Photos by Starting Line Staff

March 15 marks National Equal Pay Day in America—the date that symbolizes how far into the calendar year women must work in order to earn what men earned in the previous year. While Equal Pay Day arrived earlier than it has in its 26-year history—a sign that progress is being made in pay fairness—the average woman working full-time still makes 83 cents to a typical man’s dollar.

Last year, Congress tried to do more to cement equal pay into law, but Senate Republicans, including Iowa’s Chuck Grassley and Joni Ernst, blocked the Paycheck Fairness Act from even being debated.

Grassley and Ernst never gave a reason for it, but Grassley did the same thing in 2010. That time, it was only two votes short of the necessary votes to allow it on the Senate floor.

The Paycheck Fairness Act would have increased the penalties for paying people differently based on sex and gender identity, as well as pregnancy and sexual orientation.

Though the Equal Pay Act of 1963 made it illegal for employers to pay women less for substantially equal work, gender-based wage discrimination still exists because of holes or places where the Equal Pay Act doesn’t go far enough. (The disparity for women of color actually increased recently compared to their white male counterparts.)

The Paycheck Fairness Act would cover those with increased penalties and stronger oversight.
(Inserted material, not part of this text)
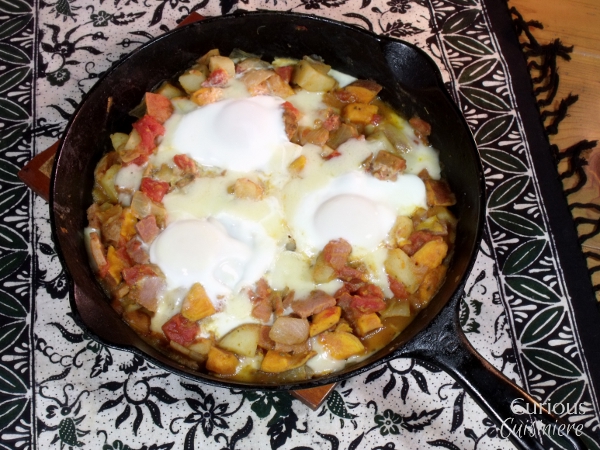
Where is `placemat`? Image resolution: width=600 pixels, height=450 pixels. placemat is located at coordinates (76, 398), (514, 202).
Those measures would put wage discrimination based on gender on the same level of severity as wage discrimination based on race or ethnicity.

The existing law also has a defense for “factors other than sex” but the Paycheck Fairness Act would clarify those can only be a genuine job-related factor such as education, training or experience. It also says those factors won’t count if the employer didn’t try another strategy for the business that would have kept pay equal.

Importantly, the Paycheck Fairness Act would prohibit retaliation against employees who share information about their salaries, or who ask about others’.